§ **EXERCISE TASK**
Please extend the forum comment below on whether the NSA is a real threat to Americans' privacy, picking up after its final sentence.

§ **SELECTED EXCERPT**
## start
Claiming that the NSA is an active threat to the privacy of Americans without
the evidence to back it up is counter-productive. Schneier himself has written
quite a bit about the importance of properly identifying your threats in the
process of establishing good security. I guarantee that spokeo.com and similar
sites have more dossiers on Americans that the NSA does, and I'd be willing to
bet that information from those sites have been used more frequently for
nefarious purposes against ordinary citizens. The NSA has the capability to
target you - this leads to overblown articles making the leap from "the NSA
collects massive amounts of metadata" to "the NSA collects massive amounts of
American's metadata", incendiary discussion forums calling for the immediate
shutdown of the NSA, imprisonment of top NSA officials, fear mongering about
the NSA brought up in situations that have nothing to do surveillance, etc.
What they don't have is the motive (seeing as how they're an agency charged
with the gathering of foreign intelligence) or legal authority to spy on
Americans. The evidence stating that they are actively spying on Americans
just isn't there. Until credible evidence shows that NSA is invading the
privacy of ordinary people, I'm going to worry about the credible threats.
## end
§ **RECORD SET**
## start
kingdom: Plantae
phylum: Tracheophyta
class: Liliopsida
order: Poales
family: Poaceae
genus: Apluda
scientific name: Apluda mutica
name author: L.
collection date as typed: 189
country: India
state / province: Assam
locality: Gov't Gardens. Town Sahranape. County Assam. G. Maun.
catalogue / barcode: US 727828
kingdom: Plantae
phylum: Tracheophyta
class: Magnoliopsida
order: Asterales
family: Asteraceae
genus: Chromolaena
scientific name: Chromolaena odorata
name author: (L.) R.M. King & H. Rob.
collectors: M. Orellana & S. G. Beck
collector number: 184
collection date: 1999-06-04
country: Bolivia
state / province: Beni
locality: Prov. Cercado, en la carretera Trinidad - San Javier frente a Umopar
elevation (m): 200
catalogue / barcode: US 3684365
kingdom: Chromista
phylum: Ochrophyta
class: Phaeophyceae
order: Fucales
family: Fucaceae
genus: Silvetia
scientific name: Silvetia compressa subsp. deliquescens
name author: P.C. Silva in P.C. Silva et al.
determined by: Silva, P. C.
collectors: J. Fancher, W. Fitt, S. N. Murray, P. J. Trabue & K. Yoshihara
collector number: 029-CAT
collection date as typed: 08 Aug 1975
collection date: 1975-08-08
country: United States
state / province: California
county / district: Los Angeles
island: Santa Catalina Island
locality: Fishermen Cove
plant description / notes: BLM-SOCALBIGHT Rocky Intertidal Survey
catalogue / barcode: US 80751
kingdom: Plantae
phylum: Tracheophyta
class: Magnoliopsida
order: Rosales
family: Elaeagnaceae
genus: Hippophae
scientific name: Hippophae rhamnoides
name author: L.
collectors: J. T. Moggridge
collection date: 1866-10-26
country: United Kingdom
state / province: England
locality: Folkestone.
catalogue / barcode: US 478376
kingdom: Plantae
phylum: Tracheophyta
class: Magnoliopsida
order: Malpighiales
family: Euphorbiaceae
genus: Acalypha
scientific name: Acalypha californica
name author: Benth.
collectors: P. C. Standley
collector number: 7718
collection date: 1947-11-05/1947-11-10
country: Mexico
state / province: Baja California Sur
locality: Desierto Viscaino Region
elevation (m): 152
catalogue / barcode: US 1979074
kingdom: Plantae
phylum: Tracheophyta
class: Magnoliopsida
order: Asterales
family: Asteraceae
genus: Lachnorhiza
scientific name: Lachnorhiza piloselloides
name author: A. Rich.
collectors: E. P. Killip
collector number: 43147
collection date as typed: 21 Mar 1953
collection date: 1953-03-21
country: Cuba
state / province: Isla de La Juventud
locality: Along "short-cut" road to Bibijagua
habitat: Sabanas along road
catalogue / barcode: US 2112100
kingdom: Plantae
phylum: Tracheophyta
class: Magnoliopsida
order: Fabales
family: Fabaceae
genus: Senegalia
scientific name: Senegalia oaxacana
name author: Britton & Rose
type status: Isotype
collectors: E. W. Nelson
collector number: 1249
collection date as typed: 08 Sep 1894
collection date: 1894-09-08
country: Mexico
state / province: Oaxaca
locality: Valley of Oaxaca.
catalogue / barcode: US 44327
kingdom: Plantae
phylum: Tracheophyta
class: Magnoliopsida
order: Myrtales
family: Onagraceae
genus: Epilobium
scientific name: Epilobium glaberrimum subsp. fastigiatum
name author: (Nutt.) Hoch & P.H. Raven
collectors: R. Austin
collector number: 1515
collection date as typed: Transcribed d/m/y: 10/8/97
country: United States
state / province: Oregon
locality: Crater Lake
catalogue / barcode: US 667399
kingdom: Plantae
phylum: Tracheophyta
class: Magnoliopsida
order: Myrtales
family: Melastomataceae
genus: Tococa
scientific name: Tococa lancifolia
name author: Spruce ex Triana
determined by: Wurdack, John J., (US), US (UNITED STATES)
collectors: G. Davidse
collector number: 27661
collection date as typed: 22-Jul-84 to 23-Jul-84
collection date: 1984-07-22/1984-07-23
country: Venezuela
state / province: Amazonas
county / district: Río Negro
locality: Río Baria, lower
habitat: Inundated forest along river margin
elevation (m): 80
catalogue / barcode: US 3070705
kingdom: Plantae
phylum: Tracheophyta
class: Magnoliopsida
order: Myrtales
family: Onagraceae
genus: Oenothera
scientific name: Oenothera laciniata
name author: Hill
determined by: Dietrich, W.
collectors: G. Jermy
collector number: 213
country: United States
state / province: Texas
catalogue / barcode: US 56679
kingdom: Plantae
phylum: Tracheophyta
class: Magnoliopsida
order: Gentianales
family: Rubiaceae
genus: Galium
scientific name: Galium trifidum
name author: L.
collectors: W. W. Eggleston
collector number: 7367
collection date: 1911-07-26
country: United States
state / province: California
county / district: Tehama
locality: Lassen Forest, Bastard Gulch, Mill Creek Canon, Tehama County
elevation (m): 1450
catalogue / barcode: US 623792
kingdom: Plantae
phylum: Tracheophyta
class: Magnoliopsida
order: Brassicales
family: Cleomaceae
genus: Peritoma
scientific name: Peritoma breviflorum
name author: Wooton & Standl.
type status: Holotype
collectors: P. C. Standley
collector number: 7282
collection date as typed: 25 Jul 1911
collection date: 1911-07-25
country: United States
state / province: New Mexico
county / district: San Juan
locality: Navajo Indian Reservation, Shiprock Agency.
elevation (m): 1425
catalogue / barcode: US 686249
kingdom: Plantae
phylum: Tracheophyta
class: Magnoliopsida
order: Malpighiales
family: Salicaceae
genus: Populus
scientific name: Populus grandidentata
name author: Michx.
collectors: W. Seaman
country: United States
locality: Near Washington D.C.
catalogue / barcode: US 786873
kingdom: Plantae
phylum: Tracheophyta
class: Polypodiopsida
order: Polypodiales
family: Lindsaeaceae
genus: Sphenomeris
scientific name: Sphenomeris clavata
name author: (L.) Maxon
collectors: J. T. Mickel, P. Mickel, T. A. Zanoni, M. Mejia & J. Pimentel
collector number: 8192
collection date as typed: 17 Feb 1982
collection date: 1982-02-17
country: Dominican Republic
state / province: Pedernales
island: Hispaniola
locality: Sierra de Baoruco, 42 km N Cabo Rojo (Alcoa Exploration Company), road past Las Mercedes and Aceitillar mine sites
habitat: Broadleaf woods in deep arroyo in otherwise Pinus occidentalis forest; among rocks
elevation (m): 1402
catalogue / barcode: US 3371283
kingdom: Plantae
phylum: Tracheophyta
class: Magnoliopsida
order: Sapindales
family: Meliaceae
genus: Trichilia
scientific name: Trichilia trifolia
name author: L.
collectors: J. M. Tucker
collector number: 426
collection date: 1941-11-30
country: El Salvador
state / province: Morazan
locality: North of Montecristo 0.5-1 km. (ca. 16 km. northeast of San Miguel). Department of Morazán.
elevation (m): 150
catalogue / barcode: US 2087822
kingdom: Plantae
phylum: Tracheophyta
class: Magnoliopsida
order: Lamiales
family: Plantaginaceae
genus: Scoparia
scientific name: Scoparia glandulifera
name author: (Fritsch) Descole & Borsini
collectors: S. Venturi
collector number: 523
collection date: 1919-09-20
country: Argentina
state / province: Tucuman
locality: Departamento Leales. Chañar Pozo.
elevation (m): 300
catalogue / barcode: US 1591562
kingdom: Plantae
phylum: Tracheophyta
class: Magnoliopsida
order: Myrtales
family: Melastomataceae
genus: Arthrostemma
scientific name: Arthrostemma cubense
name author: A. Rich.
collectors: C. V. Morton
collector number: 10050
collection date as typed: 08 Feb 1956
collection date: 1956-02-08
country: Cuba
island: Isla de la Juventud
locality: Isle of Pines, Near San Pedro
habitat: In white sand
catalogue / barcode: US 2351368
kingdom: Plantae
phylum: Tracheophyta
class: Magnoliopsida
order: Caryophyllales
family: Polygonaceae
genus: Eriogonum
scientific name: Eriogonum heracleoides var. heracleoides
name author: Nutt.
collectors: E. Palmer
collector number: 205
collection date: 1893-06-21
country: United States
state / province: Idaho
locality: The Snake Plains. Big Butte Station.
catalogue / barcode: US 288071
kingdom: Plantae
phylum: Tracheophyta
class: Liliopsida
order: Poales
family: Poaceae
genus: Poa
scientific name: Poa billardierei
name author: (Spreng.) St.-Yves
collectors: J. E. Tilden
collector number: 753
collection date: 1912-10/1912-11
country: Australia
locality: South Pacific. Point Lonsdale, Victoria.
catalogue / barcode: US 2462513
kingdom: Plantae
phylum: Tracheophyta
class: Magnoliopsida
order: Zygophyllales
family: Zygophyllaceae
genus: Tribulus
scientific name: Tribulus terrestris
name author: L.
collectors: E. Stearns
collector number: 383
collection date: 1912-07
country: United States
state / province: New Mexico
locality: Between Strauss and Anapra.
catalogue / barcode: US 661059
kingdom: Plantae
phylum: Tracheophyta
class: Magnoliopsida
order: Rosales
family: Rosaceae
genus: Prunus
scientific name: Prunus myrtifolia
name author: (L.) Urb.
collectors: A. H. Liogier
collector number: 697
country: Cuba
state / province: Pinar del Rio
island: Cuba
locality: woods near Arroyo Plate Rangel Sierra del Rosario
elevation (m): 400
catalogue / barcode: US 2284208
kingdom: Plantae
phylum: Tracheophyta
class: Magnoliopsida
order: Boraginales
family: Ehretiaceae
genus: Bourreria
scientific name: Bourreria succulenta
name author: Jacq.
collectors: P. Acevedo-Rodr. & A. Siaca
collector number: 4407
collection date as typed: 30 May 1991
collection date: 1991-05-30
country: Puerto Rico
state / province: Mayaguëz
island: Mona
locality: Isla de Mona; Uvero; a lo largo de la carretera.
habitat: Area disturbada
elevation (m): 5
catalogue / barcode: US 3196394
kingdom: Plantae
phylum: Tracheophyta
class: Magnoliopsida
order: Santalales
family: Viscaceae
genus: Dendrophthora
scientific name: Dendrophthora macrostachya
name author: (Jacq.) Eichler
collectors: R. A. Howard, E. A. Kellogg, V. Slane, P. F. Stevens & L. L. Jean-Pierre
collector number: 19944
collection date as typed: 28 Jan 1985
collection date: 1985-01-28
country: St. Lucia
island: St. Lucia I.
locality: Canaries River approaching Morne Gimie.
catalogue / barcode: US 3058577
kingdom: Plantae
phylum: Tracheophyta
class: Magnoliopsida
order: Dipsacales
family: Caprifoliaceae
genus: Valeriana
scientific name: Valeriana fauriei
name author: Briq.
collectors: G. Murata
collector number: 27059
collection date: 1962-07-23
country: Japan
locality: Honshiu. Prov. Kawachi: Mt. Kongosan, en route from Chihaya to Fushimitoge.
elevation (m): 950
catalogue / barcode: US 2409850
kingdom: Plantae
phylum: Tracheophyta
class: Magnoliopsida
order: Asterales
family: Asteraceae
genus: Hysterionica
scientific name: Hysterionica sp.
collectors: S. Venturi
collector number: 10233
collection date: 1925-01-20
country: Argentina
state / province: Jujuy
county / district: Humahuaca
## end
§ **REPLY TO THE TASK**
It creeps me out that I can Google my name and find 6 different websites
willing to sell me my current and previous addresses, e-mail address, phone
numbers, names of family members, etc. that they harvested from public
records; it bothers me that anyone with a Pineapple device can trick my cell
phone into connecting to actively hostile network if I forget to turn off the
Wifi; it bothers me that I can turn on Collusion in Firefox and see that my
browsing activity is reported to 40 different companies across every web page
I surf to unless I turn off Javascript and frequently delete all of my
cookies; it scares me that I get spam e-mail sent from the compromised
accounts of people I know personally that tries to redirect me to malicious
web sites; two years ago someone got my debit card number and pulled a little
over $2000 out of a bank in Shenzhen - I worry about the security of sites I
purchase from over the internet, which ATMs I draw from, what that waiter is
doing when he disappears after I hand him my card. I consider myself a pretty
paranoid person. At this point I don't feel threatened by the NSA (if I worked
for a foreign government I would probably have a different opinion).

I'm going to continue using every reasonable means to protect the privacy and
integrity of data. I'm not going to do it because of the NSA - I'm going to do
it because the internet is a security nightmare, and there are lots of people
out there who would do lots of things to my data without any regard to my well
being.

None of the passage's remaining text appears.